Kreston Reeves
- Native name: Kreston Reeves LLP
- Type: Private
- Industry: Financial services
- Headquarters: Canterbury, UK
- Area served: UK
- Key people: Richard Spofforth (Managing Partner)
- Services: Accountancy services, audit and assurance services, corporate financing, forensic accounting, tax services, wealth management
- Parent: AAB

= Kreston Reeves =

UK accountancy firm

Kreston Reeves is an accountancy and financial services firm based in the United Kingdom with seven offices across London and the South East of England. Since July 2026 it has been part of AAB, a professional services group operating across the UK and Ireland, and acts as the group's hub for London and the South East. The firm has 447 employees and 49 partners. It is part of the Kreston Global network and one of only a few companies in the sector to have achieved B-Corp™ certification.

Along with others in the sector, in 2025 Kreston Reeves highlighted the increased focus of the UK tax authorities on individuals earning over £200K per year.

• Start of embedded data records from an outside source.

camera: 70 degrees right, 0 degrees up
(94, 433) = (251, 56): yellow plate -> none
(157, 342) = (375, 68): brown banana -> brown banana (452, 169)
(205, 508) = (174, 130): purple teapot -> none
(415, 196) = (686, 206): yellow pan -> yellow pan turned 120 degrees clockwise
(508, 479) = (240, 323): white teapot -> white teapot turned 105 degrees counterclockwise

In 2025 Accountancy Today ranked the firm 24th in the UK.

== History ==

The firm originated with the formation of Worsfold, a land, insurance and stockbrokers in Dover, by James Worsfold in 1821. This firm became Neylan & Co., which merged with Reeves & Young in 1967. In 2015 the company rebranded to Kreston Reeves.

In 2016 Kreston Reeves merged with Spofforths.

The firm merged with Munslaws in 2017.

In 2018 the firm merged with Samcorp, a corporate finance specialist.

Richard Spofforth was elected managing partner on August 1 2025, replacing Nigel Fright.

== Merger with AAB ==
In February 2026 Kreston Reeves announced that it had agreed to combine with AAB, an accountancy and professional services firm headquartered in Aberdeen which had been majority-owned by Goldman Sachs Alternatives since 2025. The transaction, which was subject to regulatory approval, completed on 1 July 2026.

The combined group has annual revenues of more than £200 million and around 1,800 employees across 23 locations in the UK and Ireland. Kreston Reeves operates as AAB's hub for London and the South East, retaining its existing offices.